Given data Start Marker

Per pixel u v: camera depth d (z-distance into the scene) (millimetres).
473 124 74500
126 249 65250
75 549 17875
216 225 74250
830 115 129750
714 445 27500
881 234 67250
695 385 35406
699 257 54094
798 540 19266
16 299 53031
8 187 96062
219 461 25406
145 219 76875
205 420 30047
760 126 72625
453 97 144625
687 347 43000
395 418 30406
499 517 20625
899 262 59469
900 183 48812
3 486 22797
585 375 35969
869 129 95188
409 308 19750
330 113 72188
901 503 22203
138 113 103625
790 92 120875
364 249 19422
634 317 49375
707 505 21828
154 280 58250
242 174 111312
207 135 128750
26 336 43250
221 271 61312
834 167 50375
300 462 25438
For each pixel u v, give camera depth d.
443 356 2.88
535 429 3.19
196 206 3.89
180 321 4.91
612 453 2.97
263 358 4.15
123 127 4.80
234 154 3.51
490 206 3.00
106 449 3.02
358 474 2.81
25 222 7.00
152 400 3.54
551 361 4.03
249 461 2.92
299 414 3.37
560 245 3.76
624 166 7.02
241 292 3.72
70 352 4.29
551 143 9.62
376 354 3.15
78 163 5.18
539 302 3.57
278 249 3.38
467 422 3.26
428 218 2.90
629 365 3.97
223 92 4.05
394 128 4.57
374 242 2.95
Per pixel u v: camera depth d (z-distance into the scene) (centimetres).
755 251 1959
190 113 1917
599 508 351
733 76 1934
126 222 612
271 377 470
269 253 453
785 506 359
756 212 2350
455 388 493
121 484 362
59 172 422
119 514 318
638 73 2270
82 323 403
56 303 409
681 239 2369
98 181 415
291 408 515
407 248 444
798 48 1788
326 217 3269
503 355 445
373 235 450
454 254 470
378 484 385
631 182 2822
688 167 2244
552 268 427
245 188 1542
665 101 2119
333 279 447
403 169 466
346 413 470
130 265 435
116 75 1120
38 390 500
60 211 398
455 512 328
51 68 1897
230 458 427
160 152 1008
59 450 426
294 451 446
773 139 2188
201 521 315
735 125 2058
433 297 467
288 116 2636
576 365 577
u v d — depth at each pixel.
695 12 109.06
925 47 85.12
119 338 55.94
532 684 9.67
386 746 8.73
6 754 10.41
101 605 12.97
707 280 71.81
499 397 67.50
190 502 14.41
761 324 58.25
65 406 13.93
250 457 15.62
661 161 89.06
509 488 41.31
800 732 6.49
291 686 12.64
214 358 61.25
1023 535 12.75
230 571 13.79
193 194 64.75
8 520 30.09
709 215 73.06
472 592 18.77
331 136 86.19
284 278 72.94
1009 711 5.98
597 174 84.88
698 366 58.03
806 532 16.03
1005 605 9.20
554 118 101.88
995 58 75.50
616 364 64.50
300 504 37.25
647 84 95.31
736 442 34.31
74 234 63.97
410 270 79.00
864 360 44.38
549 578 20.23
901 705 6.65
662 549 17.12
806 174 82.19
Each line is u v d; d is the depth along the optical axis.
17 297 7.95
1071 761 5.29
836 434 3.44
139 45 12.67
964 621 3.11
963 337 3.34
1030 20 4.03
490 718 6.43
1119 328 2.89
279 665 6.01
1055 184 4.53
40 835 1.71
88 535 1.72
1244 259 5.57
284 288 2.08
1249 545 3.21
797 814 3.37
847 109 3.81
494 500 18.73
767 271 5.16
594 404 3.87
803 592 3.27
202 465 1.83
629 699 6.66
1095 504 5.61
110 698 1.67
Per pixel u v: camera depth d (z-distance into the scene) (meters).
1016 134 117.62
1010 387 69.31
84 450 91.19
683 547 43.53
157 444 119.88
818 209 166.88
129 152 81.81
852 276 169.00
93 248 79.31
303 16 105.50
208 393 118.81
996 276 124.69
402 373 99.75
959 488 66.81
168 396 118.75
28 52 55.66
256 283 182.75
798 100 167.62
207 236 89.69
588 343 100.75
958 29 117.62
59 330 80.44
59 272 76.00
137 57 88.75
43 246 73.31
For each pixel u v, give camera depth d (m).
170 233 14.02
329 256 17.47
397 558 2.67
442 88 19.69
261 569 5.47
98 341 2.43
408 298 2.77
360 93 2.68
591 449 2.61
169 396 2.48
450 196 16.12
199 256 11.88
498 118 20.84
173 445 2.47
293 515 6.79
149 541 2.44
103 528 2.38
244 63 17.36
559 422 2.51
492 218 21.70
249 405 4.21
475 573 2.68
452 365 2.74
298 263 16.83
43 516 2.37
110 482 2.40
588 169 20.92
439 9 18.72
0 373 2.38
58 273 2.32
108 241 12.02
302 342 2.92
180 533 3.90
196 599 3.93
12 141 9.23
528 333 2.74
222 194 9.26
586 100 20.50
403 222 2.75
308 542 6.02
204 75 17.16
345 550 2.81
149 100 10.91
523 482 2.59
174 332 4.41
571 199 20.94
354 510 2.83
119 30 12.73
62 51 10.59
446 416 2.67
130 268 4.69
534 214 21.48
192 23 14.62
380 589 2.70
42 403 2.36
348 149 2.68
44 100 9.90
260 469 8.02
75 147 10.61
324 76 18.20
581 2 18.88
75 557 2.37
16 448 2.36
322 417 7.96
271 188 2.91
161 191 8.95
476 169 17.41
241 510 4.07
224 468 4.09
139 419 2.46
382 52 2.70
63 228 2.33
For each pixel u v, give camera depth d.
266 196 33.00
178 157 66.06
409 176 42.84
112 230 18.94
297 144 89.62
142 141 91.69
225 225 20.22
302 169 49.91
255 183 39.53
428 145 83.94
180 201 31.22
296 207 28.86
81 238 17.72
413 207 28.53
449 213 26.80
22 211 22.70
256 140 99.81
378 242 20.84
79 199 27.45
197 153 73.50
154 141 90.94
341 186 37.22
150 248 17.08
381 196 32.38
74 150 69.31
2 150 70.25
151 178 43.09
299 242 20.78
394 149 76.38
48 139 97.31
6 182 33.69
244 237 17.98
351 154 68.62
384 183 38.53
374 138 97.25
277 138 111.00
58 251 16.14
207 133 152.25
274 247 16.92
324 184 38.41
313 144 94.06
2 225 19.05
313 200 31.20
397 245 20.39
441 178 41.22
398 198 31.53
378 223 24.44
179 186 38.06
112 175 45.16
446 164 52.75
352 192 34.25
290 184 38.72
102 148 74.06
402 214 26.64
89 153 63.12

Given data End Marker

=== Task description ===
Repeat all of the records verbatim, leaving nothing out.

=== The answer ===
Per pixel u v: camera depth d (z-distance into the scene) (millimetres).
473 124 74500
126 249 65250
75 549 17875
216 225 74250
830 115 129750
714 445 27500
881 234 67250
695 385 35406
699 257 54094
798 540 19266
16 299 53031
8 187 96062
219 461 25406
145 219 76875
205 420 30047
760 126 72625
453 97 144625
687 347 43000
395 418 30406
499 517 20625
899 262 59469
900 183 48812
3 486 22797
585 375 35969
869 129 95188
409 308 19750
330 113 72188
901 503 22203
138 113 103625
790 92 120875
364 249 19422
634 317 49375
707 505 21828
154 280 58250
242 174 111312
207 135 128750
26 336 43250
221 271 61312
834 167 50375
300 462 25438
For each pixel u v, give camera depth d.
443 356 2.88
535 429 3.19
196 206 3.89
180 321 4.91
612 453 2.97
263 358 4.15
123 127 4.80
234 154 3.51
490 206 3.00
106 449 3.02
358 474 2.81
25 222 7.00
152 400 3.54
551 361 4.03
249 461 2.92
299 414 3.37
560 245 3.76
624 166 7.02
241 292 3.72
70 352 4.29
551 143 9.62
376 354 3.15
78 163 5.18
539 302 3.57
278 249 3.38
467 422 3.26
428 218 2.90
629 365 3.97
223 92 4.05
394 128 4.57
374 242 2.95
Per pixel u v: camera depth d (z-distance into the scene) (centimetres).
755 251 1959
190 113 1917
599 508 351
733 76 1934
126 222 612
271 377 470
269 253 453
785 506 359
756 212 2350
455 388 493
121 484 362
59 172 422
119 514 318
638 73 2270
82 323 403
56 303 409
681 239 2369
98 181 415
291 408 515
407 248 444
798 48 1788
326 217 3269
503 355 445
373 235 450
454 254 470
378 484 385
631 182 2822
688 167 2244
552 268 427
245 188 1542
665 101 2119
333 279 447
403 169 466
346 413 470
130 265 435
116 75 1120
38 390 500
60 211 398
455 512 328
51 68 1897
230 458 427
160 152 1008
59 450 426
294 451 446
773 139 2188
201 521 315
735 125 2058
433 297 467
288 116 2636
576 365 577
u v d — depth at each pixel.
695 12 109.06
925 47 85.12
119 338 55.94
532 684 9.67
386 746 8.73
6 754 10.41
101 605 12.97
707 280 71.81
499 397 67.50
190 502 14.41
761 324 58.25
65 406 13.93
250 457 15.62
661 161 89.06
509 488 41.31
800 732 6.49
291 686 12.64
214 358 61.25
1023 535 12.75
230 571 13.79
193 194 64.75
8 520 30.09
709 215 73.06
472 592 18.77
331 136 86.19
284 278 72.94
1009 711 5.98
597 174 84.88
698 366 58.03
806 532 16.03
1005 605 9.20
554 118 101.88
995 58 75.50
616 364 64.50
300 504 37.25
647 84 95.31
736 442 34.31
74 234 63.97
410 270 79.00
864 360 44.38
549 578 20.23
901 705 6.65
662 549 17.12
806 174 82.19
Each line is u v d; d is the depth along the optical axis.
17 297 7.95
1071 761 5.29
836 434 3.44
139 45 12.67
964 621 3.11
963 337 3.34
1030 20 4.03
490 718 6.43
1119 328 2.89
279 665 6.01
1055 184 4.53
40 835 1.71
88 535 1.72
1244 259 5.57
284 288 2.08
1249 545 3.21
797 814 3.37
847 109 3.81
494 500 18.73
767 271 5.16
594 404 3.87
803 592 3.27
202 465 1.83
629 699 6.66
1095 504 5.61
110 698 1.67
Per pixel u v: camera depth d (z-distance into the scene) (meters).
1016 134 117.62
1010 387 69.31
84 450 91.19
683 547 43.53
157 444 119.88
818 209 166.88
129 152 81.81
852 276 169.00
93 248 79.31
303 16 105.50
208 393 118.81
996 276 124.69
402 373 99.75
959 488 66.81
168 396 118.75
28 52 55.66
256 283 182.75
798 100 167.62
207 236 89.69
588 343 100.75
958 29 117.62
59 330 80.44
59 272 76.00
137 57 88.75
43 246 73.31
For each pixel u v, give camera depth d (m).
170 233 14.02
329 256 17.47
397 558 2.67
442 88 19.69
261 569 5.47
98 341 2.43
408 298 2.77
360 93 2.68
591 449 2.61
169 396 2.48
450 196 16.12
199 256 11.88
498 118 20.84
173 445 2.47
293 515 6.79
149 541 2.44
103 528 2.38
244 63 17.36
559 422 2.51
492 218 21.70
249 405 4.21
475 573 2.68
452 365 2.74
298 263 16.83
43 516 2.37
110 482 2.40
588 169 20.92
439 9 18.72
0 373 2.38
58 273 2.32
108 241 12.02
302 342 2.92
180 533 3.90
196 599 3.93
12 141 9.23
528 333 2.74
222 194 9.26
586 100 20.50
403 222 2.75
308 542 6.02
204 75 17.16
345 550 2.81
149 100 10.91
523 482 2.59
174 332 4.41
571 199 20.94
354 510 2.83
119 30 12.73
62 51 10.59
446 416 2.67
130 268 4.69
534 214 21.48
192 23 14.62
380 589 2.70
42 403 2.36
348 149 2.68
44 100 9.90
260 469 8.02
75 147 10.61
324 76 18.20
581 2 18.88
75 557 2.37
16 448 2.36
322 417 7.96
271 188 2.91
161 191 8.95
476 169 17.41
241 510 4.07
224 468 4.09
139 419 2.46
382 52 2.70
63 228 2.33
For each pixel u v, give camera depth d.
266 196 33.00
178 157 66.06
409 176 42.84
112 230 18.94
297 144 89.62
142 141 91.69
225 225 20.22
302 169 49.91
255 183 39.53
428 145 83.94
180 201 31.22
296 207 28.86
81 238 17.72
413 207 28.53
449 213 26.80
22 211 22.70
256 140 99.81
378 242 20.84
79 199 27.45
197 153 73.50
154 141 90.94
341 186 37.22
150 248 17.08
381 196 32.38
74 150 69.31
2 150 70.25
151 178 43.09
299 242 20.78
394 149 76.38
48 139 97.31
6 182 33.69
244 237 17.98
351 154 68.62
384 183 38.53
374 138 97.25
277 138 111.00
58 251 16.14
207 133 152.25
274 247 16.92
324 184 38.41
313 144 94.06
2 225 19.05
313 200 31.20
397 245 20.39
441 178 41.22
398 198 31.53
378 223 24.44
179 186 38.06
112 175 45.16
446 164 52.75
352 192 34.25
290 184 38.72
102 148 74.06
402 214 26.64
89 153 63.12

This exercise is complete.